# Semi-Supervised Training

This notebook trains the sentiment classifier on a combined dataset of hard labels (ground truth) and weak labels (generated by k-NN).

In [None]:
import sys
import os
import pandas as pd
import matplotlib.pyplot as plt
import seaborn as sns

# Add src to path
sys.path.append(os.path.abspath(os.path.join('..', 'src')))

from data_loader import load_and_split_data
from models import SentimentClassifier
from weak_labeling import WeakLabeler

## Load Data

In [None]:
splits = load_and_split_data()
test_df = splits['test']
val_df = splits['val']

## Initialize Weak Labeler

In [None]:
labeler = WeakLabeler(model_name="all-mpnet-base-v2")

## Train Semi-Supervised Models

For each split size:
1. Train k-NN on labeled data.
2. Generate weak labels for unlabeled data.
3. Combine labeled and weak-labeled data.

> **What to do**
Resume the semi-supervised training notebook after its final line, carrying on from the third numbered step for each split size.

> **Dataset entries**
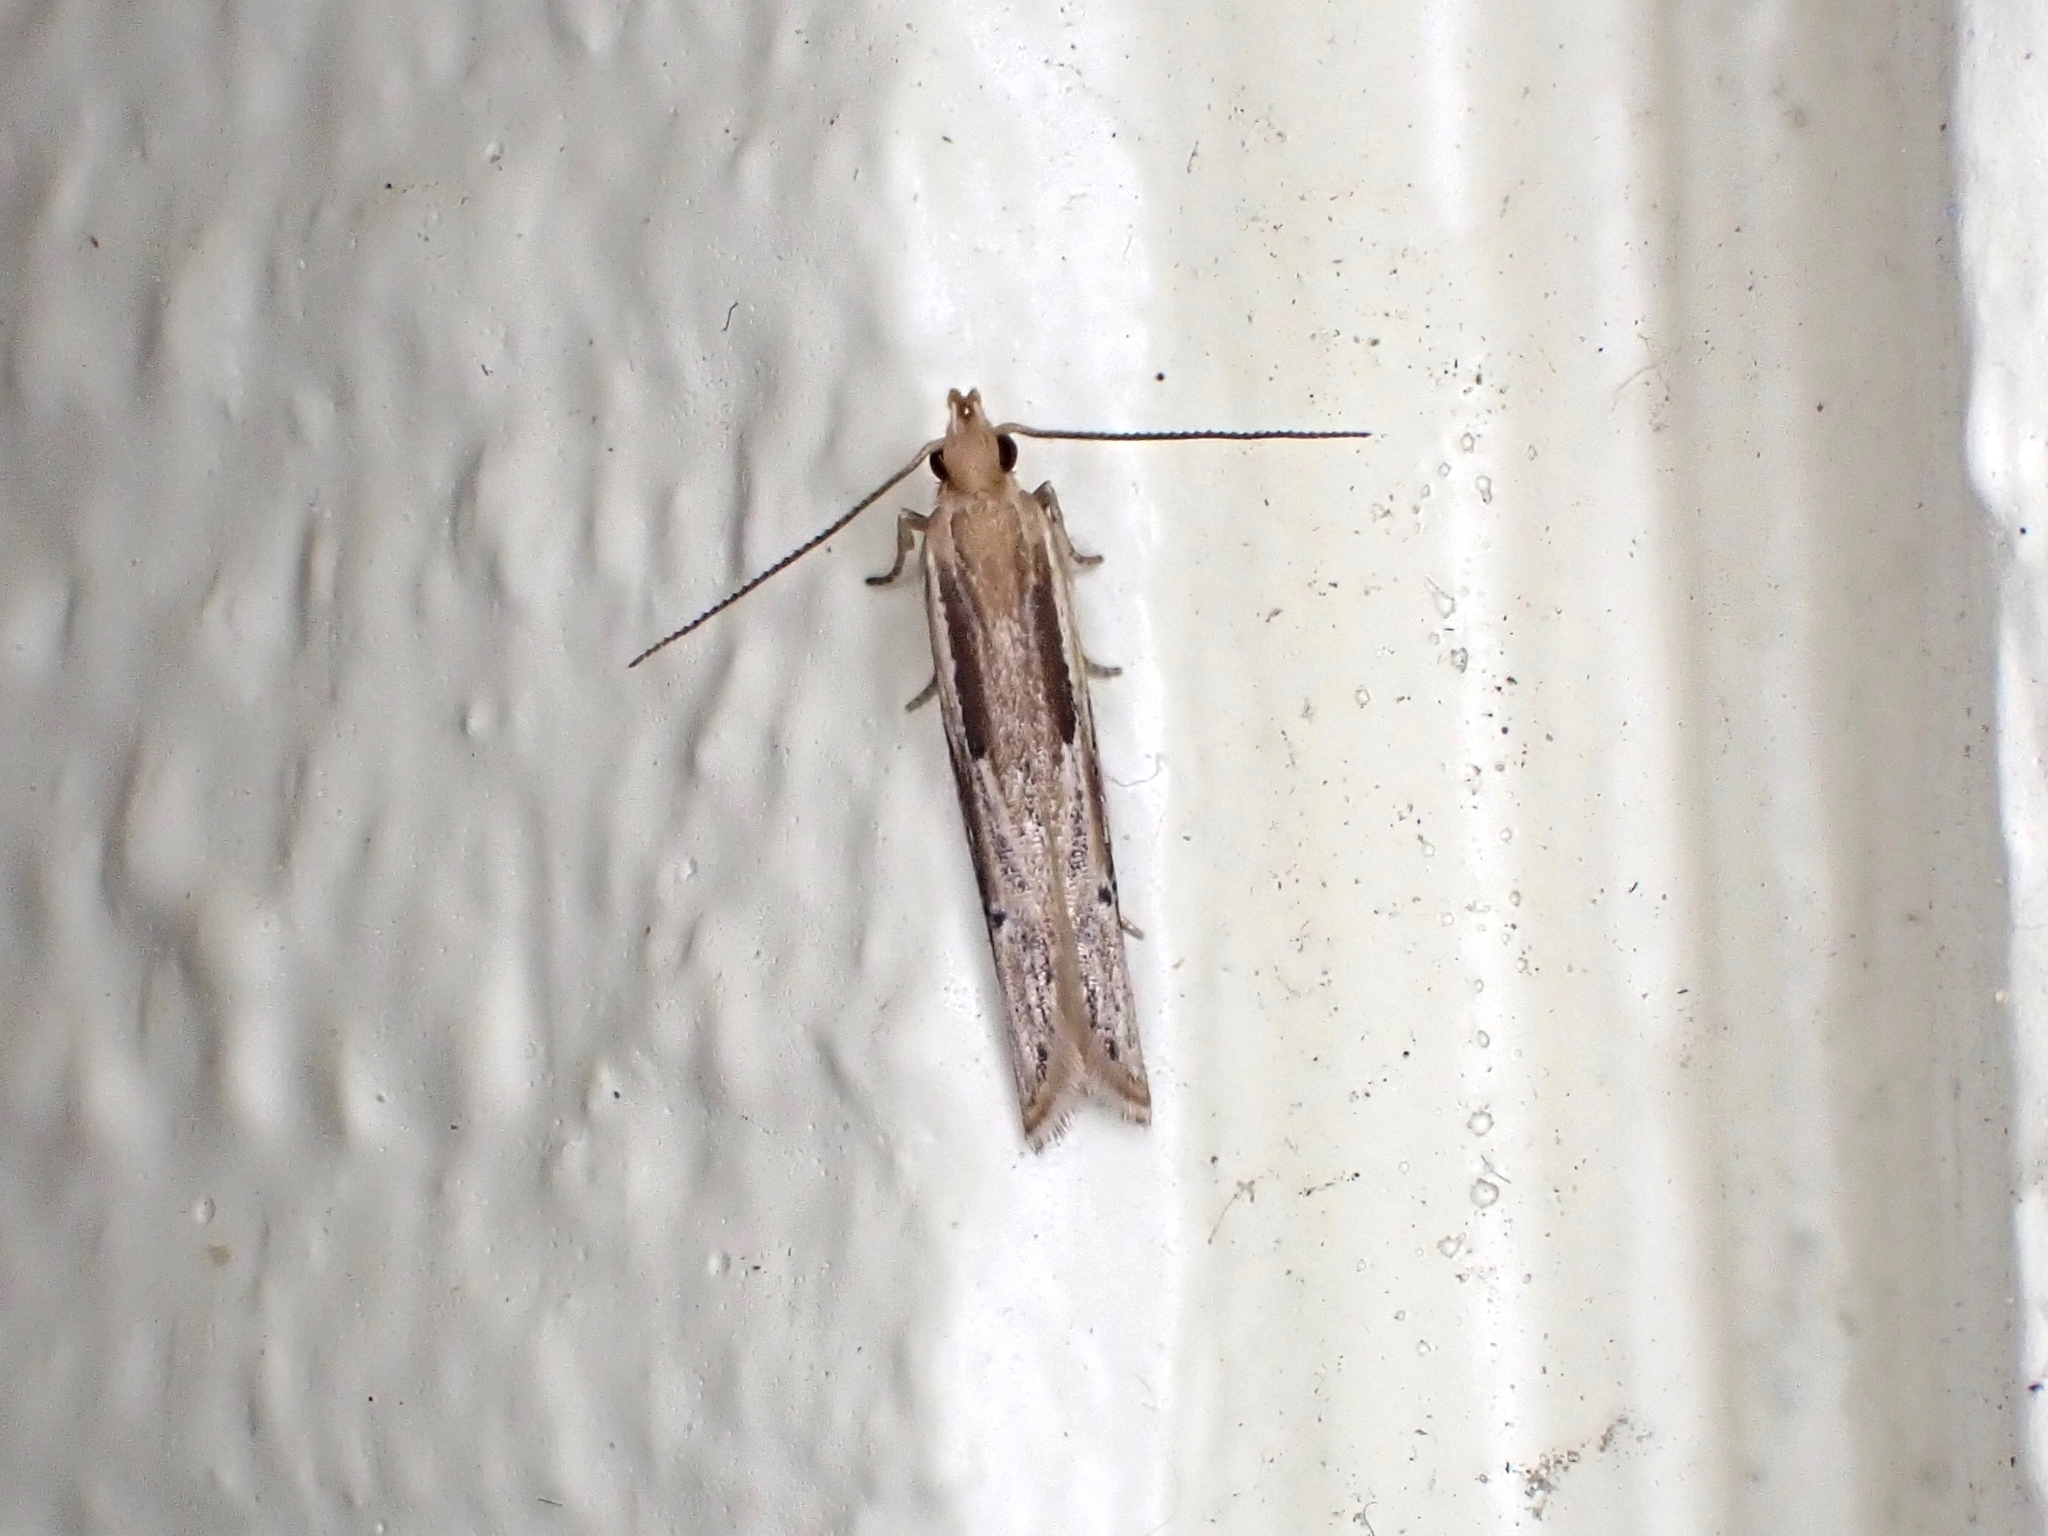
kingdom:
---
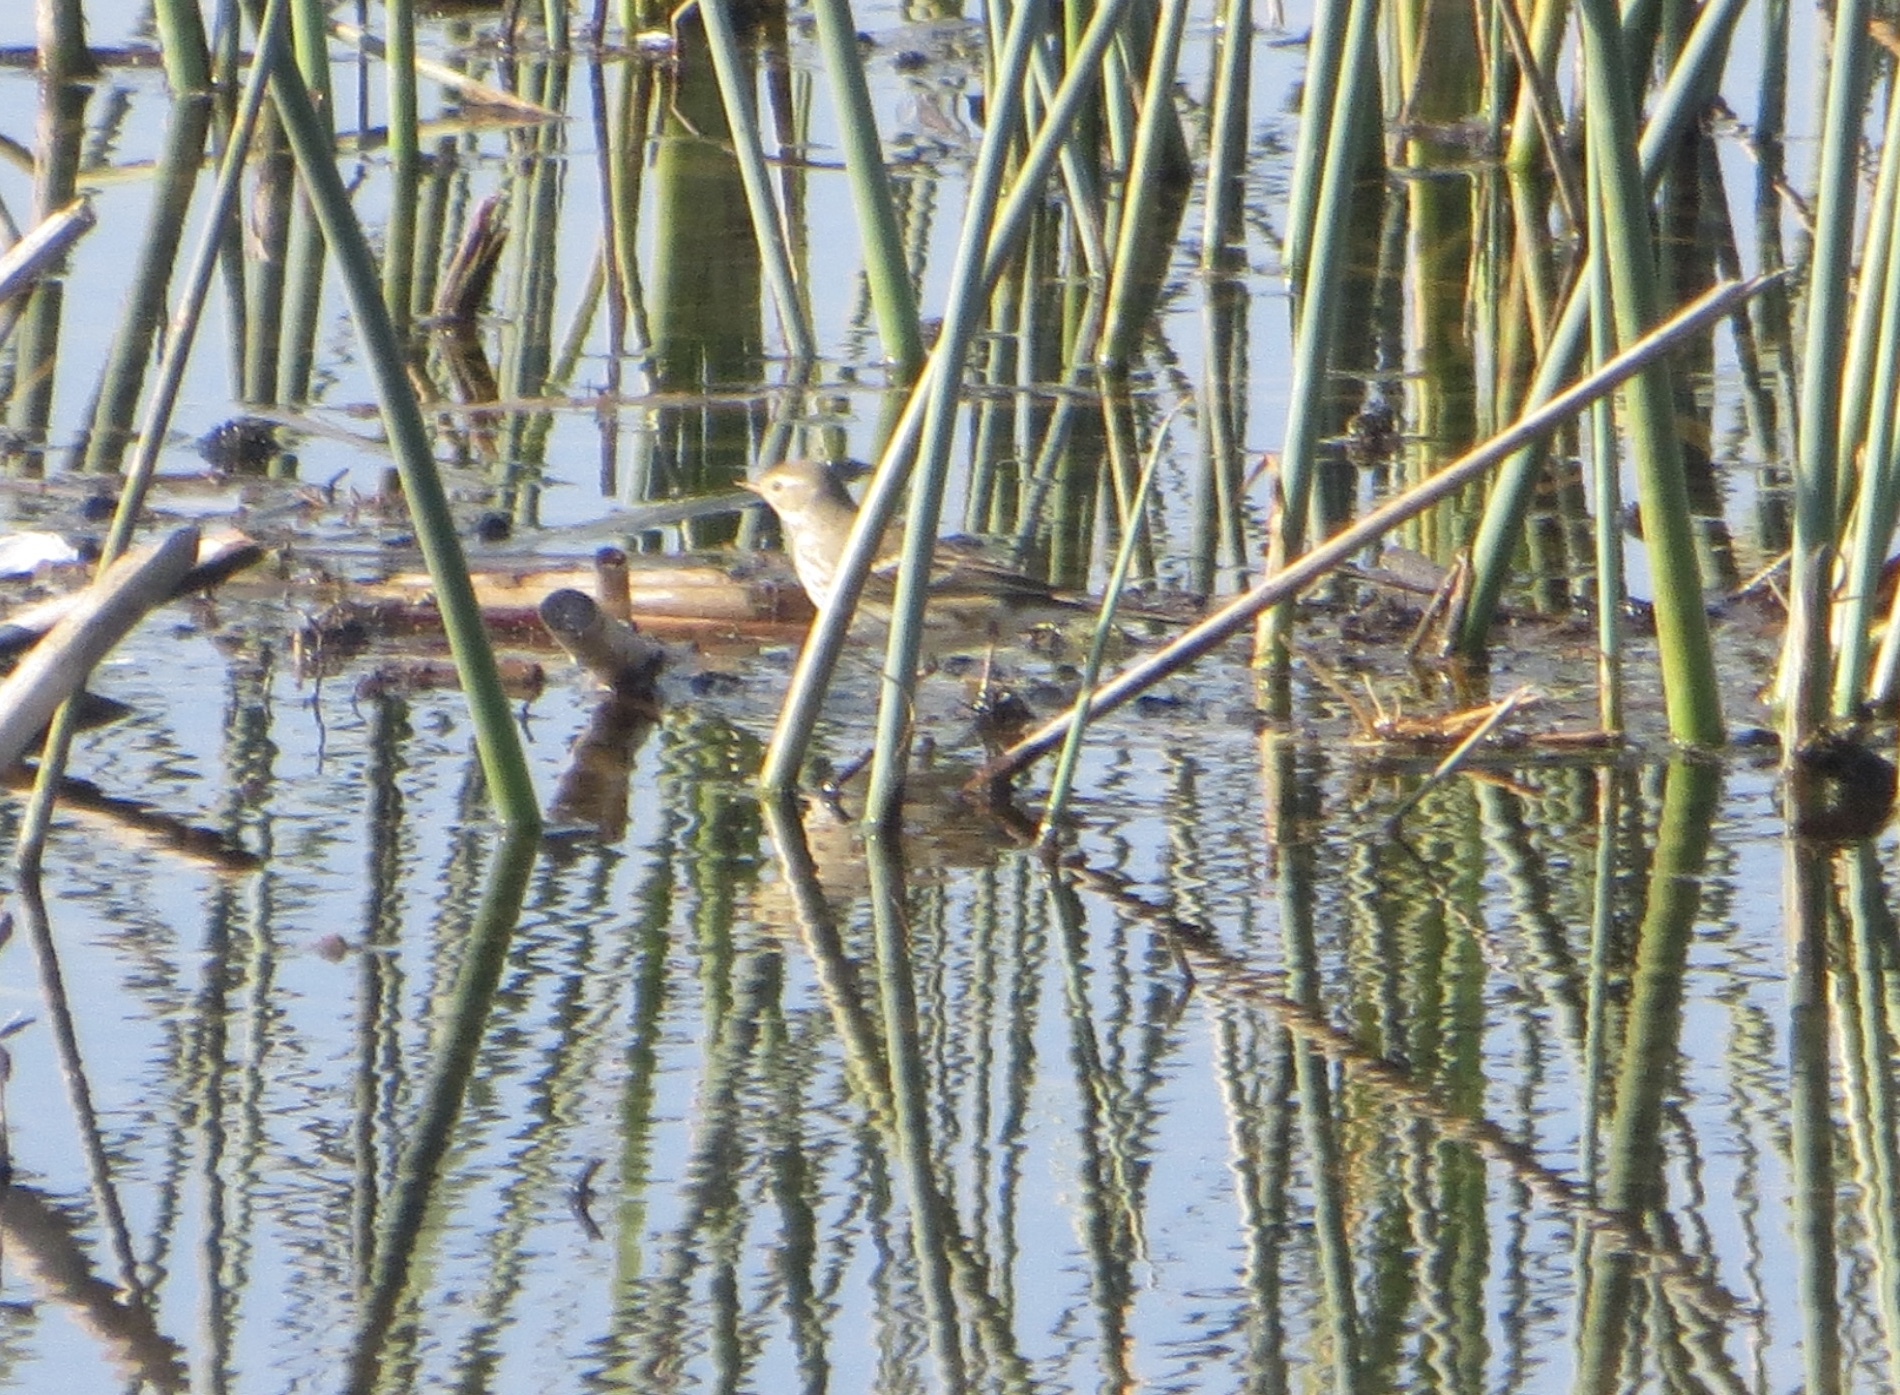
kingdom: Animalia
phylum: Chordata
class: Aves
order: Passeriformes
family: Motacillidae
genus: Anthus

> **Exercise output**
4. Train classifier on combined data.
5. Evaluate.

In [None]:
train_sizes = [100, 250, 500, 1000]
results = []

for size in train_sizes:
    print(f"\n=== Semi-Supervised Training for {size} labeled samples ===")
    train_df = splits[f'train_{size}']
    unlabeled_df = splits[f'unlabeled_{size}']
    
    # 1. Train k-NN
    knn = labeler.train_knn(train_df, n_neighbors=5)
    
    # 2. Generate Weak Labels
    weak_labeled_df = labeler.predict(knn, unlabeled_df)
    
    # 3. Combine Data
    # We can add a flag to distinguish source if needed, but for training we just need sentence and label
    combined_df = pd.concat([train_df, weak_labeled_df[['sentence', 'label']]]).reset_index(drop=True)
    print(f"Combined training set size: {len(combined_df)}")
    
    # 4. Train Classifier
    classifier = SentimentClassifier(model_name="distilbert-base-uncased", output_dir=f"../models/semi_supervised_{size}")
    classifier.train(combined_df, val_df, epochs=3, batch_size=16)
    
    # 5. Evaluate
    metrics = classifier.evaluate(test_df)
    print(f"Results for {size} (Semi-Supervised): {metrics}")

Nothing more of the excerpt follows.